> Selected excerpt:
******

Sunday, April 6, 2008

Today's Sermon

Easter 3 – April 6th, 2008

Christ is Risen (He is Risen Indeed, Alleluia) Amen +
Who is your Shepherd? That is the question this morning – who is your Shepherd? Now, I’m pretty sure you probably were ready to answer – The Lord is my shepherd, I shall not want. Very good – that is the right answer – The LORD is, Christ Jesus is. But, what does this mean? What does it mean that the Lord is your Shepherd, what is distinctive about this, what does this teach us about our Lord? What does this LORD who is your Shepherd do – what makes Him a Good Shepherd? Christ Jesus is playing off the 23rd Psalm when He speaks the words of our Gospel, when He says that He is the Good Shepherd. He is using imagery to teach us – so let us look with care at the Words He speaks, and learn again what it is to be a sheep in the fold of the Good Shepherd.

******

> Data entries:
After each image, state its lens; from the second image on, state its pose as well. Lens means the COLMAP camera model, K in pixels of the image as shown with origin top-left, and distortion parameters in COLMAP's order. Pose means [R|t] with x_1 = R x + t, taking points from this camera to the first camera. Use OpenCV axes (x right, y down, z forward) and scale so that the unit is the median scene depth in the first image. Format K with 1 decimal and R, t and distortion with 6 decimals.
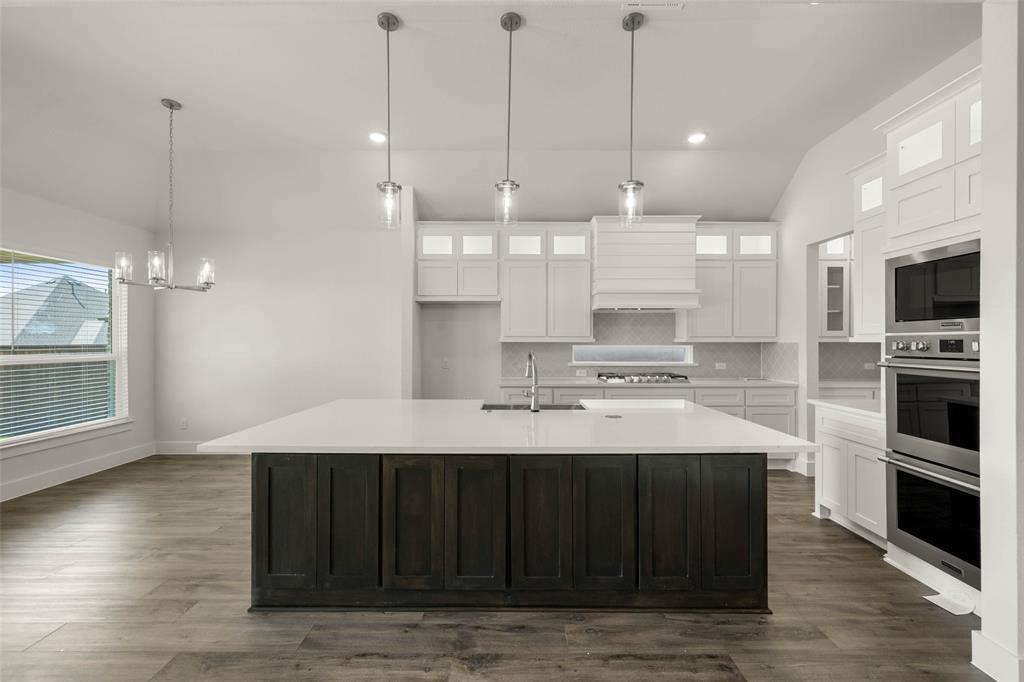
lens RADIAL K [[404.3, 0, 513.1], [0, 404.3, 341.3], [0, 0, 1]] dist [0.001096, 0.000343]
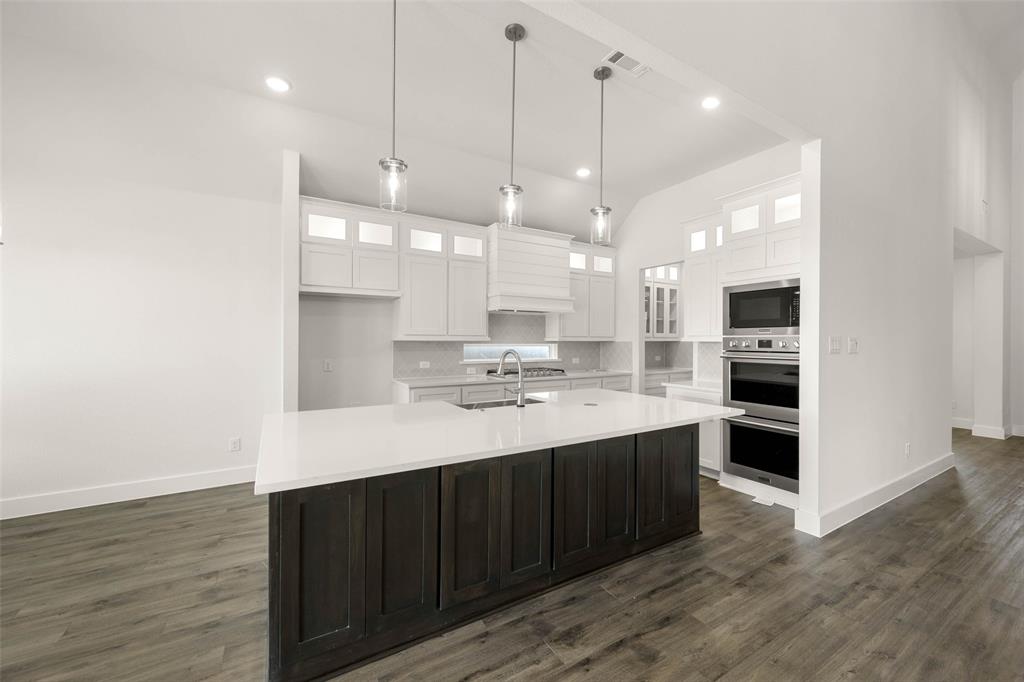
lens RADIAL K [[404.3, 0, 517.4], [0, 404.3, 341.7], [0, 0, 1]] dist [0.001096, 0.000343]
pose [[0.853703, 0.000483, 0.520760, -0.505983], [-0.002859, 0.999989, 0.003760, -0.000127], [-0.520753, -0.004699, 0.853695, 0.101950]]
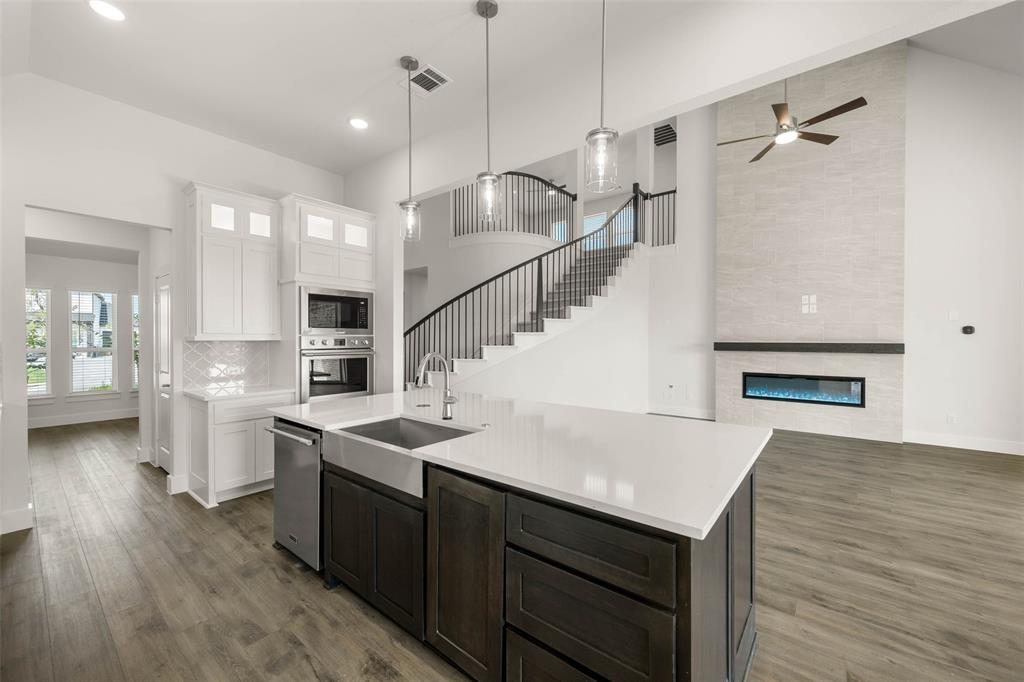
lens RADIAL K [[404.3, 0, 516.1], [0, 404.3, 344.1], [0, 0, 1]] dist [0.001096, 0.000343]
pose [[-0.791954, -0.006085, 0.610550, -0.623538], [-0.000002, 0.999950, 0.009962, 0.001856], [-0.610580, 0.007888, -0.791915, 1.729713]]
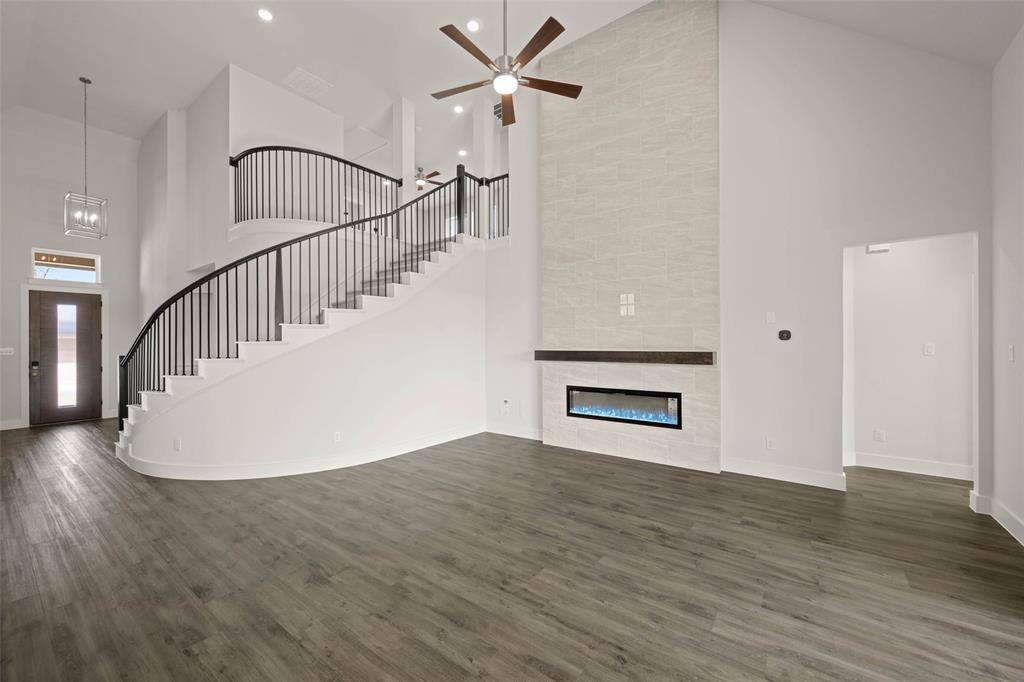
lens RADIAL K [[404.3, 0, 514.0], [0, 404.3, 344.7], [0, 0, 1]] dist [0.001096, 0.000343]
pose [[-0.813181, 0.004593, 0.581993, -1.255512], [0.007829, 0.999965, 0.003048, -0.023329], [-0.581959, 0.007035, -0.813188, 0.709850]]
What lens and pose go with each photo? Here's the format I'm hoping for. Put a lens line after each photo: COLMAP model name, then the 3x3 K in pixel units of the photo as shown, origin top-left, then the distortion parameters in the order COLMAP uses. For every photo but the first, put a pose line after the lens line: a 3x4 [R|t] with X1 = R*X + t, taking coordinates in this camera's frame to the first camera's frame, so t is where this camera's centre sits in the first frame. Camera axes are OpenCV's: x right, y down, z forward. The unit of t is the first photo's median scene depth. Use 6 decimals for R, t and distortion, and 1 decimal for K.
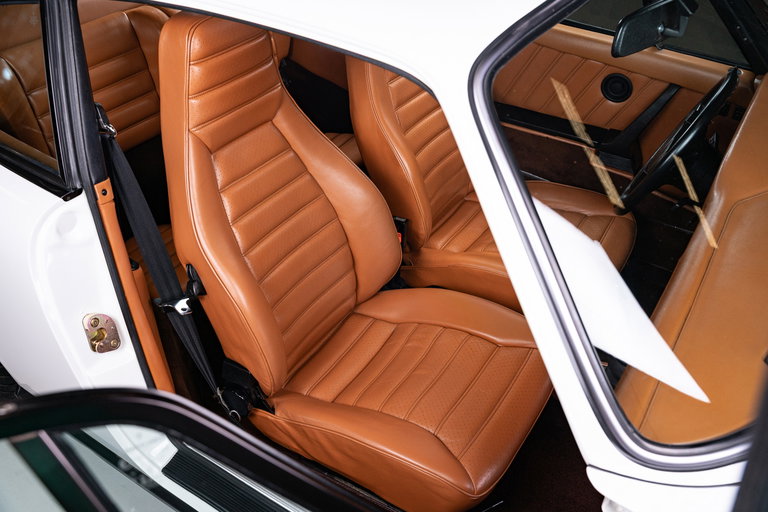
lens RADIAL K [[726.6, 0, 385.3], [0, 726.6, 260.7], [0, 0, 1]] dist [-0.007404, 0.000000]
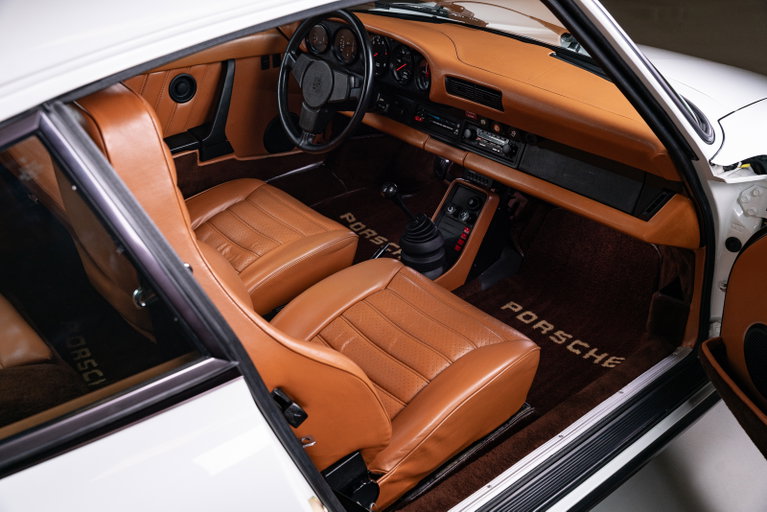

******

> What to work on:
(a) In the sermon, which psalm does the preacher say Christ Jesus is drawing on when He calls Himself the Good Shepherd?
(b) Reproduce the part of the sermon that opens with the words containing "Easter 3 – April" and closes with "of the Good Shepherd.".
(c) Write what comes next in the sermon on the Good Shepherd, starting right after its final sentence.

> Answers by item number:
(a) The 23rd Psalm.

(b)
Easter 3 – April 6th, 2008

Christ is Risen (He is Risen Indeed, Alleluia) Amen +
Who is your Shepherd? That is the question this morning – who is your Shepherd? Now, I’m pretty sure you probably were ready to answer – The Lord is my shepherd, I shall not want. Very good – that is the right answer – The LORD is, Christ Jesus is. But, what does this mean? What does it mean that the Lord is your Shepherd, what is distinctive about this, what does this teach us about our Lord? What does this LORD who is your Shepherd do – what makes Him a Good Shepherd? Christ Jesus is playing off the 23rd Psalm when He speaks the words of our Gospel, when He says that He is the Good Shepherd. He is using imagery to teach us – so let us look with care at the Words He speaks, and learn again what it is to be a sheep in the fold of the Good Shepherd.

(c)
I AM the Good Shepherd. The Good Shepherd lays down His life for the sheep. Before this verse, Jesus in the beginning of chapter 10 had been speaking about those who were thiefs and robbers – who sought to hurt and destroy the sheep. And then He says this – I am the Good Shepherd – the Good Shepherd lays down His life for the sheep. How do you know who the Good Shepherd is, how is He identified? What makes the Good Shepherd stand out from the throng all around? Jesus says, “The Good Shepherd lays down His life for the sheep.” How different, how strange! Isn’t that backwards? Isn’t the sheep there to serve the Shepherd – to provide Him wool to sell, sheep’s milk perhaps – even perhaps to be the roast lamb or mutton stew when guests and visitors come by? If anything the sheep might have to give its life to it’s master. Your cows, your steers – there may come a time when you have to sell them off, send them to the slaughter house, make profit off of them. That’s why we keep animals, to get something out of them.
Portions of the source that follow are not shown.